### RECORD EXCERPTS
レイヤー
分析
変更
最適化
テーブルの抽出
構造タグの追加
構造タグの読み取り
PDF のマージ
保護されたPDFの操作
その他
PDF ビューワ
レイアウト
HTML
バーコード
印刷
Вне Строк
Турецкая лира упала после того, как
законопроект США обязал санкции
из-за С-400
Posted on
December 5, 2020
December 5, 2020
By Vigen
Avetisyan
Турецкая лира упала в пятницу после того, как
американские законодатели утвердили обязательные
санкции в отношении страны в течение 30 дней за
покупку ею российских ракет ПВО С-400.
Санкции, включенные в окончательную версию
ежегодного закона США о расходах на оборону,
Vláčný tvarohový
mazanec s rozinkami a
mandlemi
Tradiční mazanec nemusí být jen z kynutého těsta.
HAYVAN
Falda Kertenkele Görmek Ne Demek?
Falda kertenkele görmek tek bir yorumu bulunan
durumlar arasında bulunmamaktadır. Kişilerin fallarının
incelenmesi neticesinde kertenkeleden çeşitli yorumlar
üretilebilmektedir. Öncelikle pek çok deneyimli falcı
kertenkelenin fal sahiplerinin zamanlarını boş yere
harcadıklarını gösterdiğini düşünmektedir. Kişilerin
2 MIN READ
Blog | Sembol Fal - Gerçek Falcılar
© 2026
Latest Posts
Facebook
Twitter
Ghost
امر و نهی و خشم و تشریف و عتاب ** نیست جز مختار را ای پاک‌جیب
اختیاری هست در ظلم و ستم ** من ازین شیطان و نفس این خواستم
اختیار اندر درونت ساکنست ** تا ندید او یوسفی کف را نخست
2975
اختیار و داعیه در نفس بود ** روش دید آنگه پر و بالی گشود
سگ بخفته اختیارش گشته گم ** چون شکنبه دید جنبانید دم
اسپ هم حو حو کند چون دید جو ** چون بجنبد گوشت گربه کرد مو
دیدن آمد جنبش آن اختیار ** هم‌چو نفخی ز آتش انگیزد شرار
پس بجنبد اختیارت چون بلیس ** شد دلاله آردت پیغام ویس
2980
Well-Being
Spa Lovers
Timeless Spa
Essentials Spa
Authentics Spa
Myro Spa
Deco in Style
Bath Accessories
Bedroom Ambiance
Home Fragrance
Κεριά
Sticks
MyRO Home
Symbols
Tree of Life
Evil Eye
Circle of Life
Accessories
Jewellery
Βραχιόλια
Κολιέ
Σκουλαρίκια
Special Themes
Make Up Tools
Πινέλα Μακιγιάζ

### EXERCISE INSTRUCTIONS
Among the records, find all lines that include the string "того" and return them.

### ANSWER BOX
Турецкая лира упала после того, как
Турецкая лира упала в пятницу после того, как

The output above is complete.